▶ **EXCERPT PROVIDED**
******************************

Writings on Hong Kong’s treaty and constitutional arrangements include:

  • Chan and Lim on the Law of the Hong Kong Constitution, with specialist contributors, 3d. ed. (Sweet & Maxwell, 2021), 2d. ed. (Sweet & Maxwell, 2015), 1st. ed. (Sweet & Maxwell, 2012), Forewords by The Hon. Mr. Justice Ma C.J. and The Hon. Mr. Andrew Li
  • “Hong Kong’s New Law”, (2021) 137 LQR 11
  • “The Hong Kong Extradition Bill”, (2020) 136 LQR 19
  • “The Sino-British Treaty and the Hong Kong Booksellers Affair”, 132 (2016) LQR 552
  • “Britain’s ‘Treaty Rights’ in Hong Kong”, (2015) 131 LQR 348

Other keynote speeches and invited lectures include those delivered at Tillar House in D.C., the Harvard International Law Journal’s Annual Symposium, the Lakshman Kadirgamar Institute, the 21st Singapore Law Review Lecture and the CMS Hasche Sigle International Law Lecture. Conferences and international workshops organised include an inaugural conference held in Singapore of the Asian Society of International Law in 2007 (NUS grant supported) and a series of Hong Kong conferences:

  • “Future of the International Economic Order” in 2011 with Arner and Mercurio (HKUSRT grant supported)
  • “Present at the Beginning”, on the Trans-Pacific Partnership treaty negotiations in 2011 with Elms
  • “China’s Identity in International Law” in 2016 with Carty (Research Grants Council, GRF No. 741012, HKD 1.95 million, Principal Investigator)
  • “International Dispute Resolution: Reflections and Redirections”, with Chiann Bao, in 2019, celebrating the launch of BIICL’s establishment of its overseas presence in Hong Kong

Other grants:

His writings have been cited by appellate courts, most recently in a number of arbitration-related decisions by Singapore’s Court of Appeal, the Indian Supreme Court and the Constitutional Court of Colombia, by the bar associations in England and Hong Kong, in a Hong Kong legislative inquiry and in Canadian Royal Commission and International Law Commission reports. In recent years he has spoken at the invitation of China’s MOFCOM, the EU Office to HK, UKFCO, Australia’s DFAT, Malaysia’s Central Bank, international bodies (the WTO, UNESCAP, APEC, ADB, PECC, OMFIF), universities (UCL, Tokyo, Keio, Geneva, Peking, Tsinghua, Melbourne, Duke, Harvard, Penn, NYU and Tufts among them) and to professional legal audiences at events organised by ICCA, ASIL, the NY State Bar Association, IBA, KLRCA/AIAC, HKIAC, CIETAC, SHIAC, SCIA, HKIArb, and GAR. He is reported in the Economist, Vox, the Wall Street Journal, the Chicago Tribune and the Guardian in the UK, by Forbes, CNN, Reuters, what then was the International Herald Tribune and by the Hong Kong, Beijing and regional press and media.

******************************

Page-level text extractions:

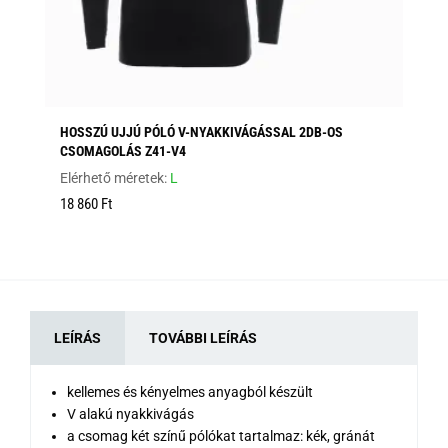
HOSSZÚ UJJÚ PÓLÓ V-NYAKKIVÁGÁSSAL 2DB-OS
TR
CSOMAGOLÁS Z41-V4
Elé
Elérhető méretek:
L
4 
18 860 Ft
LEÍRÁS
TOVÁBBI LEÍRÁS
kellemes és kényelmes anyagból készült
V alakú nyakkivágás
a csomag két színű pólókat tartalmaz: kék, gránát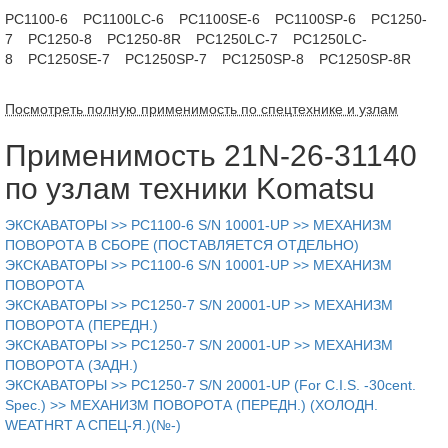
PC1100-6
PC1100LC-6
PC1100SE-6
PC1100SP-6
PC1250-
7
PC1250-8
PC1250-8R
PC1250LC-7
PC1250LC-
8
PC1250SE-7
PC1250SP-7
PC1250SP-8
PC1250SP-8R
Посмотреть полную применимость по спецтехнике и узлам
Применимость 21N-26-31140
по узлам техники Komatsu
ЭКСКАВАТОРЫ >> PC1100-6 S/N 10001-UP >> МЕХАНИЗМ
ПОВОРОТА В СБОРЕ (ПОСТАВЛЯЕТСЯ ОТДЕЛЬНО)
ЭКСКАВАТОРЫ >> PC1100-6 S/N 10001-UP >> МЕХАНИЗМ
ПОВОРОТА
ЭКСКАВАТОРЫ >> PC1250-7 S/N 20001-UP >> МЕХАНИЗМ
ПОВОРОТА (ПЕРЕДН.)
ЭКСКАВАТОРЫ >> PC1250-7 S/N 20001-UP >> МЕХАНИЗМ
ПОВОРОТА (ЗАДН.)
ЭКСКАВАТОРЫ >> PC1250-7 S/N 20001-UP (For C.I.S. -30cent.
Spec.) >> МЕХАНИЗМ ПОВОРОТА (ПЕРЕДН.) (ХОЛОДН.
WEATHRT A СПЕЦ-Я.)(№-)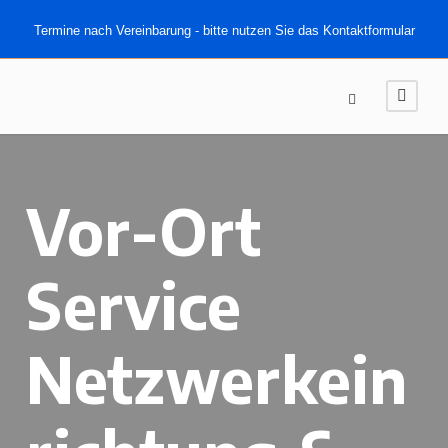
Termine nach Vereinbarung - bitte nutzen Sie das Kontaktformular
Vor-Ort
Service
Netzwerkein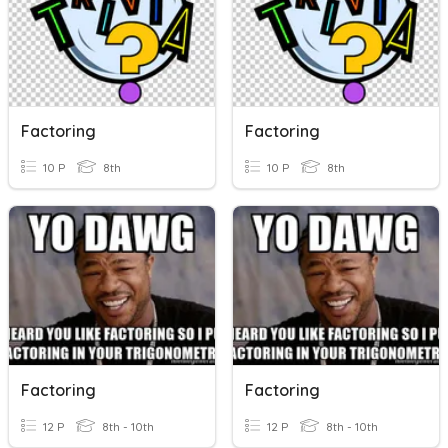
Factoring
Factoring
10 P
8th
10 P
8th
Factoring
Factoring
12 P
8th - 10th
12 P
8th - 10th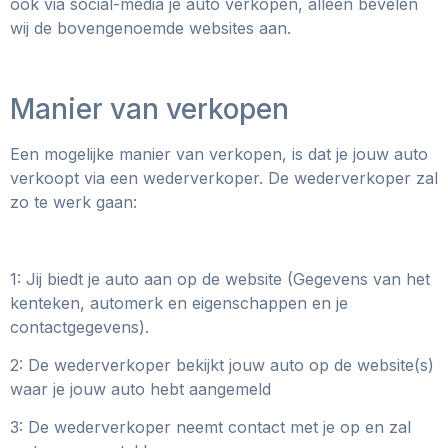
ook via social-media je auto verkopen, alleen bevelen
wij de bovengenoemde websites aan.
Manier van verkopen
Een mogelijke manier van verkopen, is dat je jouw auto
verkoopt via een wederverkoper. De wederverkoper zal
zo te werk gaan:
1: Jij biedt je auto aan op de website (Gegevens van het
kenteken, automerk en eigenschappen en je
contactgegevens).
2: De wederverkoper bekijkt jouw auto op de website(s)
waar je jouw auto hebt aangemeld
3: De wederverkoper neemt contact met je op en zal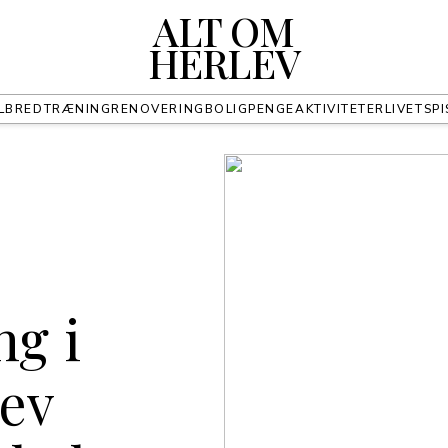
ALT OM
HERLEV
LBRED
TRÆNING
RENOVERING
BOLIG
PENGE
AKTIVITETER
LIVET
SPI
ng i
lev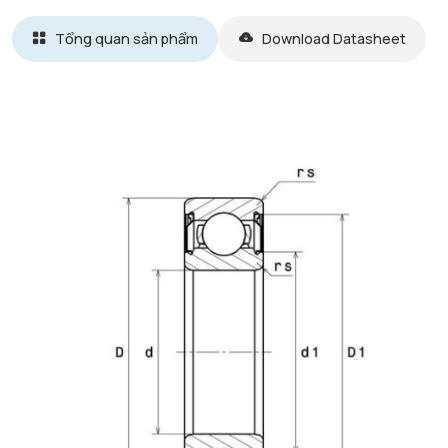
Tổng quan sản phẩm
Download Datasheet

******************************

▶ **PROBLEM DETAILS**
Using the excerpt, answer the following:
(a) Which publisher issued all three editions of Chan and Lim on the Law of the Hong Kong Constitution?
(b) In what year and in which city was the inaugural conference of the Asian Society of International Law held?
(c) With whom was the 2019 conference "International Dispute Resolution: Reflections and Redirections" organized?

▶ **ANSWER SECTION**
(a) Sweet & Maxwell
(b) 2007, in Singapore
(c) Chiann Bao